• _Records supplied_
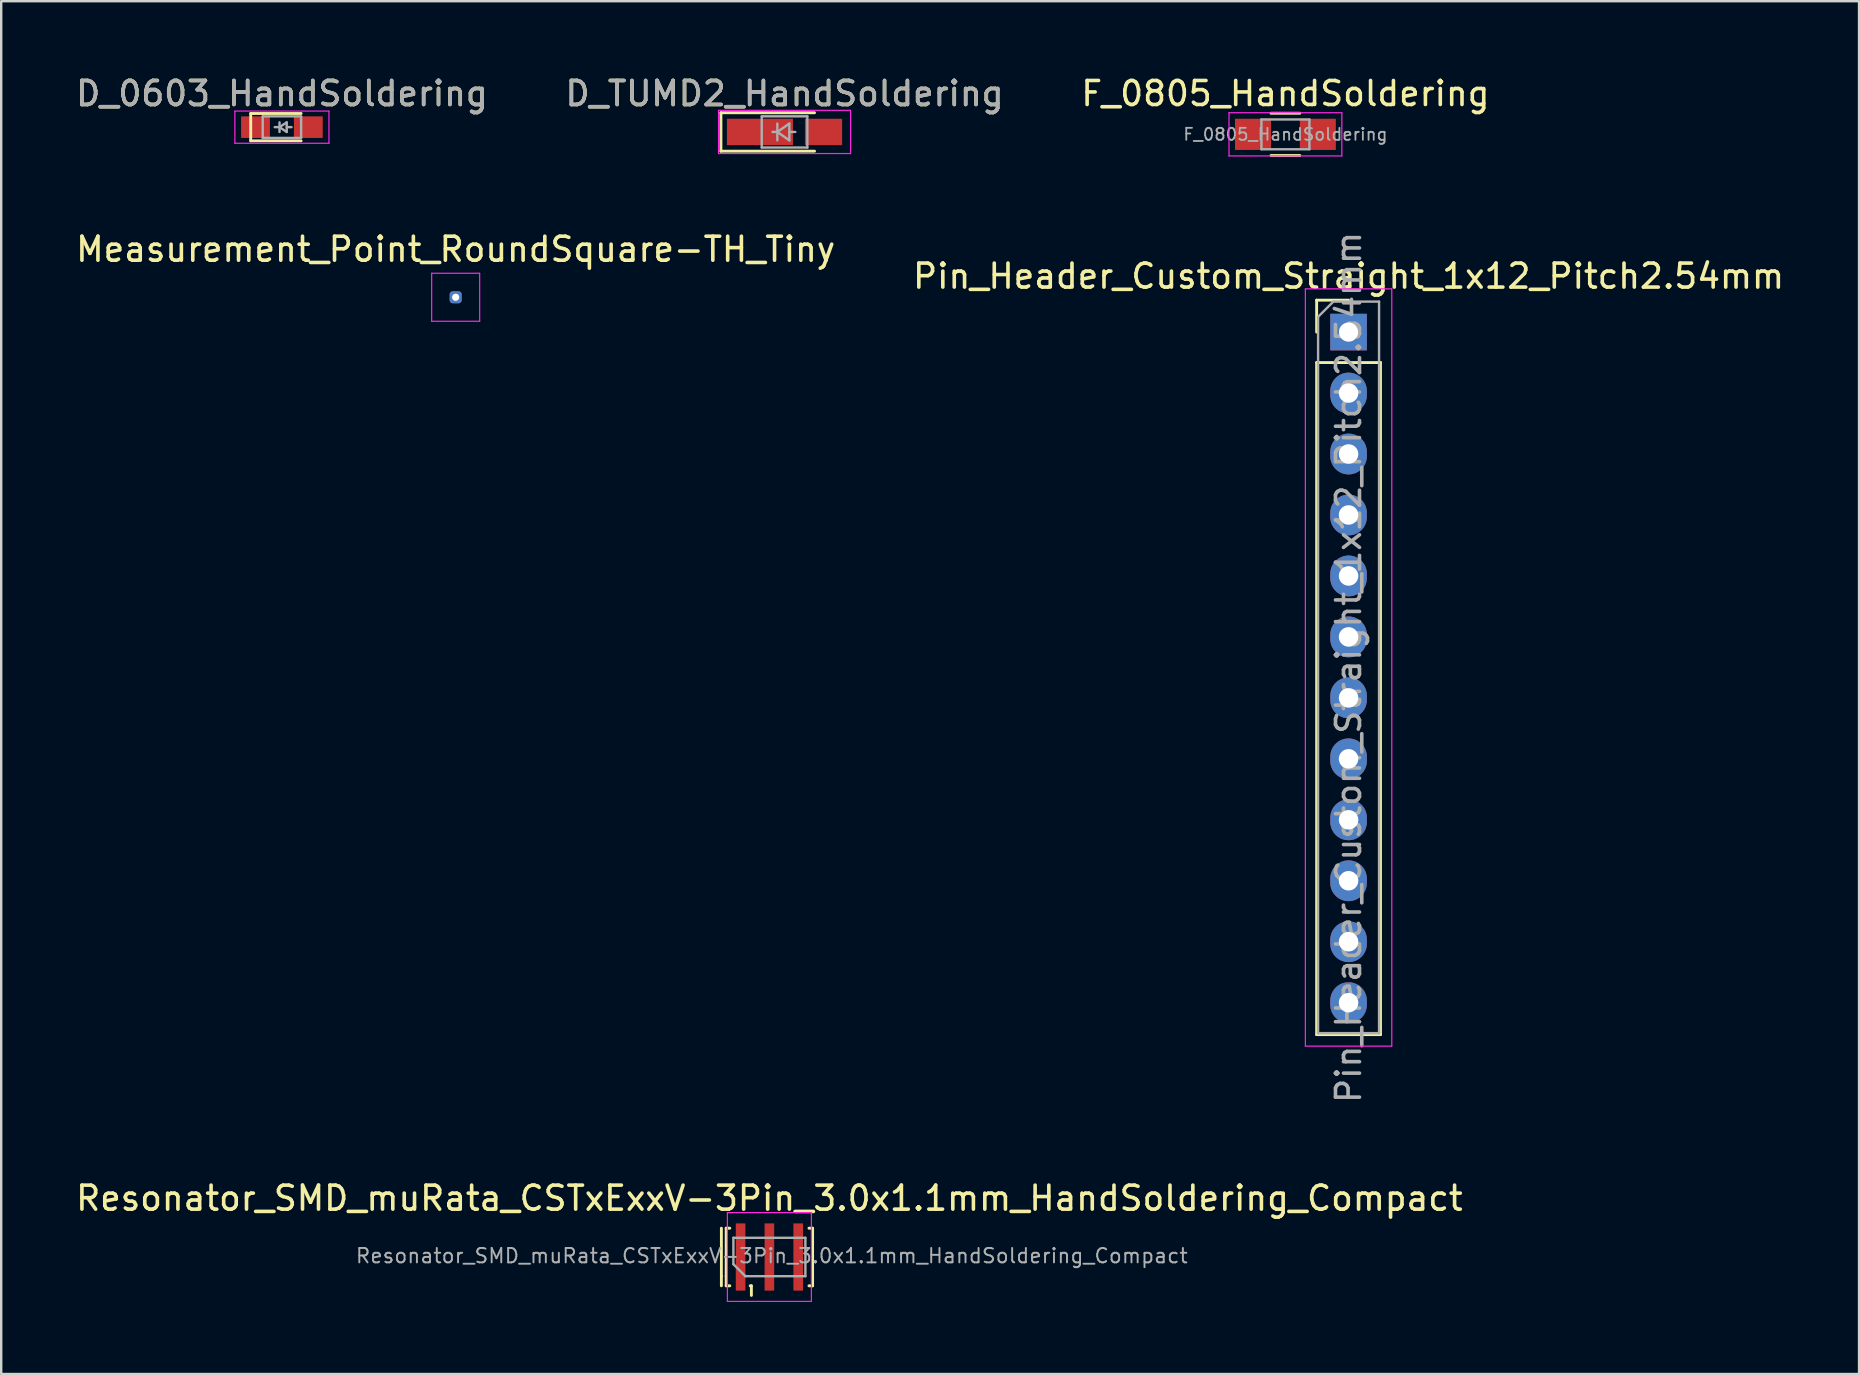
<source format=kicad_pcb>
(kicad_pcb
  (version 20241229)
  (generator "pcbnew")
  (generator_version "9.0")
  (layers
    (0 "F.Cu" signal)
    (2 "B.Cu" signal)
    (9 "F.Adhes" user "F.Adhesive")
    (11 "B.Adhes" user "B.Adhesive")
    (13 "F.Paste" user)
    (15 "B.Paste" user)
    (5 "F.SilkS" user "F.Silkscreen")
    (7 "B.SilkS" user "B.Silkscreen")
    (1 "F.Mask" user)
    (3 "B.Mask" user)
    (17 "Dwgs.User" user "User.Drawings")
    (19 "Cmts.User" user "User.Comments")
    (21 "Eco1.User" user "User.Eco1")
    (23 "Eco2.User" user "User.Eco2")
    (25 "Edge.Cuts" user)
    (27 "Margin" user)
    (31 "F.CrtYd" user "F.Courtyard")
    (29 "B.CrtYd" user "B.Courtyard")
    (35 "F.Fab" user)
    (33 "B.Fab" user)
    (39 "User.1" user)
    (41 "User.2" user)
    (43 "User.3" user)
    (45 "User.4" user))
  (footprint "Resonator_SMD_muRata_CSTxExxV-3Pin_3.0x1.1mm_HandSoldering_Compact"
    (layer "F.Cu")
    (at 29.006 49.322)
    (property "Reference" "Resonator_SMD_muRata_CSTxExxV-3Pin_3.0x1.1mm_HandSoldering_Compact" (at 0 -2.45 0) (layer "F.SilkS") (effects (font (size 1 1) (thickness 0.15))))
    (attr smd)
    (fp_line (start -2 -1.2) (end -2 0.8) (stroke (width 0.12) (type solid)) (layer "F.SilkS"))
    (fp_line (start -2 0.8) (end -2 1.2) (stroke (width 0.12) (type solid)) (layer "F.SilkS"))
    (fp_line (start -1.8 -1.2) (end -1.65 -1.2) (stroke (width 0.12) (type solid)) (layer "F.SilkS"))
    (fp_line (start -1.8 0.8) (end -1.8 -1.2) (stroke (width 0.12) (type solid)) (layer "F.SilkS"))
    (fp_line (start -1.8 0.8) (end -1.8 1.2) (stroke (width 0.12) (type solid)) (layer "F.SilkS"))
    (fp_line (start -1.8 1.2) (end -1.65 1.2) (stroke (width 0.12) (type solid)) (layer "F.SilkS"))
    (fp_line (start -0.75 1.2) (end -0.8 1.2) (stroke (width 0.12) (type solid)) (layer "F.SilkS"))
    (fp_line (start -0.75 1.2) (end -0.75 1.6) (stroke (width 0.12) (type solid)) (layer "F.SilkS"))
    (fp_line (start 1.8 -1.2) (end 1.65 -1.2) (stroke (width 0.12) (type solid)) (layer "F.SilkS"))
    (fp_line (start 1.8 -1.2) (end 1.8 0.8) (stroke (width 0.12) (type solid)) (layer "F.SilkS"))
    (fp_line (start 1.8 0.8) (end 1.8 1.2) (stroke (width 0.12) (type solid)) (layer "F.SilkS"))
    (fp_line (start 1.8 1.2) (end 1.65 1.2) (stroke (width 0.12) (type solid)) (layer "F.SilkS"))
    (fp_line (start -1.75 -1.85) (end 1.75 -1.85) (stroke (width 0.05) (type solid)) (layer "F.CrtYd"))
    (fp_line (start -1.75 1.85) (end -1.75 -1.85) (stroke (width 0.05) (type solid)) (layer "F.CrtYd"))
    (fp_line (start 1.75 -1.85) (end 1.75 1.85) (stroke (width 0.05) (type solid)) (layer "F.CrtYd"))
    (fp_line (start 1.75 1.85) (end -1.75 1.85) (stroke (width 0.05) (type solid)) (layer "F.CrtYd"))
    (fp_line (start -1.5 0.3) (end -1.5 -0.8) (stroke (width 0.1) (type solid)) (layer "F.Fab"))
    (fp_line (start -1 0.8) (end -1.5 0.3) (stroke (width 0.1) (type solid)) (layer "F.Fab"))
    (fp_line (start -1 0.8) (end 1.5 0.8) (stroke (width 0.1) (type solid)) (layer "F.Fab"))
    (fp_line (start 1.5 -0.8) (end -1.5 -0.8) (stroke (width 0.1) (type solid)) (layer "F.Fab"))
    (fp_line (start 1.5 0.8) (end 1.5 -0.8) (stroke (width 0.1) (type solid)) (layer "F.Fab"))
    (fp_text user "${REFERENCE}" (at 0.1 -0.05 0) (layer "F.Fab") (effects (font (size 0.6 0.6) (thickness 0.08))))
    (pad "1" smd rect (at -1.2 0) (size 0.4 2.8) (layers "F.Cu" "F.Mask" "F.Paste"))
    (pad "2" smd rect (at 0 0) (size 0.4 2.8) (layers "F.Cu" "F.Mask" "F.Paste"))
    (pad "3" smd rect (at 1.2 0) (size 0.4 2.8) (layers "F.Cu" "F.Mask" "F.Paste")))
  (footprint "Pin_Header_Custom_Straight_1x12_Pitch2.54mm"
    (layer "F.Cu")
    (at 53.137 10.786)
    (property "Reference" "Pin_Header_Custom_Straight_1x12_Pitch2.54mm" (at 0 -2.33 0) (layer "F.SilkS") (effects (font (size 1 1) (thickness 0.15))))
    (attr through_hole)
    (fp_line (start -1.33 -1.33) (end 0 -1.33) (stroke (width 0.12) (type solid)) (layer "F.SilkS"))
    (fp_line (start -1.33 0) (end -1.33 -1.33) (stroke (width 0.12) (type solid)) (layer "F.SilkS"))
    (fp_line (start -1.33 1.27) (end -1.33 29.27) (stroke (width 0.12) (type solid)) (layer "F.SilkS"))
    (fp_line (start -1.33 1.27) (end 1.33 1.27) (stroke (width 0.12) (type solid)) (layer "F.SilkS"))
    (fp_line (start -1.33 29.27) (end 1.33 29.27) (stroke (width 0.12) (type solid)) (layer "F.SilkS"))
    (fp_line (start 1.33 1.27) (end 1.33 29.27) (stroke (width 0.12) (type solid)) (layer "F.SilkS"))
    (fp_line (start -1.8 -1.8) (end -1.8 29.75) (stroke (width 0.05) (type solid)) (layer "F.CrtYd"))
    (fp_line (start -1.8 29.75) (end 1.8 29.75) (stroke (width 0.05) (type solid)) (layer "F.CrtYd"))
    (fp_line (start 1.8 -1.8) (end -1.8 -1.8) (stroke (width 0.05) (type solid)) (layer "F.CrtYd"))
    (fp_line (start 1.8 29.75) (end 1.8 -1.8) (stroke (width 0.05) (type solid)) (layer "F.CrtYd"))
    (fp_line (start -1.27 -0.635) (end -0.635 -1.27) (stroke (width 0.1) (type solid)) (layer "F.Fab"))
    (fp_line (start -1.27 29.21) (end -1.27 -0.635) (stroke (width 0.1) (type solid)) (layer "F.Fab"))
    (fp_line (start -0.635 -1.27) (end 1.27 -1.27) (stroke (width 0.1) (type solid)) (layer "F.Fab"))
    (fp_line (start 1.27 -1.27) (end 1.27 29.21) (stroke (width 0.1) (type solid)) (layer "F.Fab"))
    (fp_line (start 1.27 29.21) (end -1.27 29.21) (stroke (width 0.1) (type solid)) (layer "F.Fab"))
    (fp_text user "${REFERENCE}" (at 0 13.97 90) (layer "F.Fab") (effects (font (size 1 1) (thickness 0.15))))
    (pad "1" thru_hole rect (at 0 0) (size 1.524 1.524) (drill 0.8) (layers "*.Cu" "*.Mask"))
    (pad "2" thru_hole oval (at 0 2.54) (size 1.524 1.7) (drill 0.813) (layers "*.Cu" "*.Mask"))
    (pad "3" thru_hole oval (at 0 5.08) (size 1.524 1.7) (drill 0.813) (layers "*.Cu" "*.Mask"))
    (pad "4" thru_hole oval (at 0 7.62) (size 1.524 1.7) (drill 0.813) (layers "*.Cu" "*.Mask"))
    (pad "5" thru_hole oval (at 0 10.16) (size 1.524 1.7) (drill 0.813) (layers "*.Cu" "*.Mask"))
    (pad "6" thru_hole oval (at 0 12.7) (size 1.524 1.7) (drill 0.813) (layers "*.Cu" "*.Mask"))
    (pad "7" thru_hole oval (at 0 15.24) (size 1.524 1.7) (drill 0.813) (layers "*.Cu" "*.Mask"))
    (pad "8" thru_hole oval (at 0 17.78) (size 1.524 1.7) (drill 0.813) (layers "*.Cu" "*.Mask"))
    (pad "9" thru_hole oval (at 0 20.32) (size 1.524 1.7) (drill 0.813) (layers "*.Cu" "*.Mask"))
    (pad "10" thru_hole oval (at 0 22.86) (size 1.524 1.7) (drill 0.813) (layers "*.Cu" "*.Mask"))
    (pad "11" thru_hole oval (at 0 25.4) (size 1.524 1.7) (drill 0.813) (layers "*.Cu" "*.Mask"))
    (pad "12" thru_hole oval (at 0 27.94) (size 1.524 1.7) (drill 0.813) (layers "*.Cu" "*.Mask")))
  (footprint "D_TUMD2_HandSoldering"
    (layer "F.Cu")
    (at 29.637 2.448)
    (property "Reference" "D_TUMD2_HandSoldering" (at 0 -1.6 0) (layer "F.SilkS") (effects (font (size 1 1) (thickness 0.15))))
    (attr smd)
    (fp_line (start -2.65 -0.8) (end 1.25 -0.8) (stroke (width 0.12) (type solid)) (layer "F.SilkS"))
    (fp_line (start -2.65 0.8) (end -2.65 -0.8) (stroke (width 0.12) (type solid)) (layer "F.SilkS"))
    (fp_line (start 1.25 0.8) (end -2.65 0.8) (stroke (width 0.12) (type solid)) (layer "F.SilkS"))
    (fp_line (start -2.75 -0.9) (end 2.75 -0.9) (stroke (width 0.05) (type solid)) (layer "F.CrtYd"))
    (fp_line (start -2.75 0.9) (end -2.75 -0.9) (stroke (width 0.05) (type solid)) (layer "F.CrtYd"))
    (fp_line (start 2.75 -0.9) (end 2.75 0.9) (stroke (width 0.05) (type solid)) (layer "F.CrtYd"))
    (fp_line (start 2.75 0.9) (end -2.75 0.9) (stroke (width 0.05) (type solid)) (layer "F.CrtYd"))
    (fp_line (start -0.95 -0.65) (end 0.95 -0.65) (stroke (width 0.1) (type solid)) (layer "F.Fab"))
    (fp_line (start -0.95 0.65) (end -0.95 -0.65) (stroke (width 0.1) (type solid)) (layer "F.Fab"))
    (fp_line (start -0.3 -0.35) (end -0.3 0.35) (stroke (width 0.1) (type solid)) (layer "F.Fab"))
    (fp_line (start -0.3 0) (end -0.5 0) (stroke (width 0.1) (type solid)) (layer "F.Fab"))
    (fp_line (start -0.3 0) (end 0.2 -0.35) (stroke (width 0.1) (type solid)) (layer "F.Fab"))
    (fp_line (start 0.2 -0.35) (end 0.2 0.35) (stroke (width 0.1) (type solid)) (layer "F.Fab"))
    (fp_line (start 0.2 0) (end 0.45 0) (stroke (width 0.1) (type solid)) (layer "F.Fab"))
    (fp_line (start 0.2 0.35) (end -0.3 0) (stroke (width 0.1) (type solid)) (layer "F.Fab"))
    (fp_line (start 0.95 -0.65) (end 0.95 0.65) (stroke (width 0.1) (type solid)) (layer "F.Fab"))
    (fp_line (start 0.95 0.65) (end -0.95 0.65) (stroke (width 0.1) (type solid)) (layer "F.Fab"))
    (fp_text user "${REFERENCE}" (at 0 -1.6 0) (layer "F.Fab") (effects (font (size 1 1) (thickness 0.15))))
    (pad "1" smd rect (at -1.025 0 180) (size 2.75 1.1) (layers "F.Cu" "F.Mask" "F.Paste"))
    (pad "2" smd rect (at 1.625 0 180) (size 1.55 1.1) (layers "F.Cu" "F.Mask" "F.Paste")))
  (footprint "D_0603_HandSoldering"
    (layer "F.Cu")
    (at 8.696 2.248)
    (property "Reference" "D_0603_HandSoldering" (at 0 -1.4 0) (layer "F.SilkS") (effects (font (size 1 1) (thickness 0.15))))
    (attr smd)
    (fp_line (start -1.3 -0.57) (end -1.3 0.57) (stroke (width 0.12) (type solid)) (layer "F.SilkS"))
    (fp_line (start -1.3 -0.57) (end 0.8 -0.57) (stroke (width 0.12) (type solid)) (layer "F.SilkS"))
    (fp_line (start -1.3 0.57) (end 0.8 0.57) (stroke (width 0.12) (type solid)) (layer "F.SilkS"))
    (fp_line (start -1.96 -0.67) (end -1.96 0.67) (stroke (width 0.05) (type solid)) (layer "F.CrtYd"))
    (fp_line (start -1.96 0.67) (end 1.96 0.67) (stroke (width 0.05) (type solid)) (layer "F.CrtYd"))
    (fp_line (start 1.96 -0.67) (end -1.96 -0.67) (stroke (width 0.05) (type solid)) (layer "F.CrtYd"))
    (fp_line (start 1.96 0.67) (end 1.96 -0.67) (stroke (width 0.05) (type solid)) (layer "F.CrtYd"))
    (fp_line (start -0.8 -0.45) (end 0.8 -0.45) (stroke (width 0.1) (type solid)) (layer "F.Fab"))
    (fp_line (start -0.8 0.45) (end -0.8 -0.45) (stroke (width 0.1) (type solid)) (layer "F.Fab"))
    (fp_line (start -0.1 -0.2) (end -0.1 0.2) (stroke (width 0.1) (type solid)) (layer "F.Fab"))
    (fp_line (start -0.1 0) (end -0.3 0) (stroke (width 0.1) (type solid)) (layer "F.Fab"))
    (fp_line (start -0.1 0) (end 0.2 0.2) (stroke (width 0.1) (type solid)) (layer "F.Fab"))
    (fp_line (start 0.2 -0.2) (end -0.1 0) (stroke (width 0.1) (type solid)) (layer "F.Fab"))
    (fp_line (start 0.2 0) (end 0.4 0) (stroke (width 0.1) (type solid)) (layer "F.Fab"))
    (fp_line (start 0.2 0.2) (end 0.2 -0.2) (stroke (width 0.1) (type solid)) (layer "F.Fab"))
    (fp_line (start 0.8 -0.45) (end 0.8 0.45) (stroke (width 0.1) (type solid)) (layer "F.Fab"))
    (fp_line (start 0.8 0.45) (end -0.8 0.45) (stroke (width 0.1) (type solid)) (layer "F.Fab"))
    (fp_text user "${REFERENCE}" (at 0 -1.4 0) (layer "F.Fab") (effects (font (size 1 1) (thickness 0.15))))
    (pad "1" smd rect (at -1.1 0) (size 1.2 0.9) (layers "F.Cu" "F.Mask" "F.Paste"))
    (pad "2" smd rect (at 1.1 0) (size 1.2 0.9) (layers "F.Cu" "F.Mask" "F.Paste")))
  (footprint "F_0805_HandSoldering"
    (layer "F.Cu")
    (at 50.506 2.548)
    (property "Reference" "F_0805_HandSoldering" (at 0 -1.7 0) (layer "F.SilkS") (effects (font (size 1 1) (thickness 0.15))))
    (attr smd)
    (fp_line (start -0.6 -0.88) (end 0.6 -0.88) (stroke (width 0.12) (type solid)) (layer "F.SilkS"))
    (fp_line (start 0.6 0.88) (end -0.6 0.88) (stroke (width 0.12) (type solid)) (layer "F.SilkS"))
    (fp_line (start -2.35 -0.9) (end -2.35 0.9) (stroke (width 0.05) (type solid)) (layer "F.CrtYd"))
    (fp_line (start -2.35 -0.9) (end 2.35 -0.9) (stroke (width 0.05) (type solid)) (layer "F.CrtYd"))
    (fp_line (start 2.35 0.9) (end -2.35 0.9) (stroke (width 0.05) (type solid)) (layer "F.CrtYd"))
    (fp_line (start 2.35 0.9) (end 2.35 -0.9) (stroke (width 0.05) (type solid)) (layer "F.CrtYd"))
    (fp_line (start -1 -0.62) (end 1 -0.62) (stroke (width 0.1) (type solid)) (layer "F.Fab"))
    (fp_line (start -1 0.62) (end -1 -0.62) (stroke (width 0.1) (type solid)) (layer "F.Fab"))
    (fp_line (start 1 -0.62) (end 1 0.62) (stroke (width 0.1) (type solid)) (layer "F.Fab"))
    (fp_line (start 1 0.62) (end -1 0.62) (stroke (width 0.1) (type solid)) (layer "F.Fab"))
    (fp_text user "${REFERENCE}" (at 0 0 0) (layer "F.Fab") (effects (font (size 0.5 0.5) (thickness 0.075))))
    (pad "1" smd rect (at -1.35 0) (size 1.5 1.3) (layers "F.Cu" "F.Mask" "F.Paste"))
    (pad "2" smd rect (at 1.35 0) (size 1.5 1.3) (layers "F.Cu" "F.Mask" "F.Paste")))
  (footprint "Measurement_Point_RoundSquare-TH_Tiny"
    (layer "F.Cu")
    (at 15.935 9.336)
    (property "Reference" "Measurement_Point_RoundSquare-TH_Tiny" (at 0 -2 0) (layer "F.SilkS") (effects (font (size 1 1) (thickness 0.15))))
    (attr exclude_from_pos_files exclude_from_bom)
    (fp_line (start -1 -1) (end 1 -1) (stroke (width 0.05) (type solid)) (layer "F.CrtYd"))
    (fp_line (start -1 1) (end -1 -1) (stroke (width 0.05) (type solid)) (layer "F.CrtYd"))
    (fp_line (start 1 -1) (end 1 1) (stroke (width 0.05) (type solid)) (layer "F.CrtYd"))
    (fp_line (start 1 1) (end -1 1) (stroke (width 0.05) (type solid)) (layer "F.CrtYd"))
    (pad "1" thru_hole roundrect (at 0 0) (size 0.5 0.5) (drill 0.3) (layers "*.Cu" "*.Mask") (roundrect_rratio 0.25)))
  (gr_rect
    (start -3 -3)
    (end 74.405 54.197)
    (stroke (width 0.1) (type default))
    (fill no)
    (layer "Edge.Cuts")))
</source>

• _Goal of the exercise_
Retype the portion of the data above that starts on the line with "(fp_line (start 1.27 -1.27)" and finishes on the line with "(at 0 13.97", including both of those lines.

• _Solution for this problem_
    (fp_line (start 1.27 -1.27) (end 1.27 29.21) (stroke (width 0.1) (type solid)) (layer "F.Fab"))
    (fp_line (start 1.27 29.21) (end -1.27 29.21) (stroke (width 0.1) (type solid)) (layer "F.Fab"))
    (fp_text user "${REFERENCE}" (at 0 13.97 90) (layer "F.Fab") (effects (font (size 1 1) (thickness 0.15))))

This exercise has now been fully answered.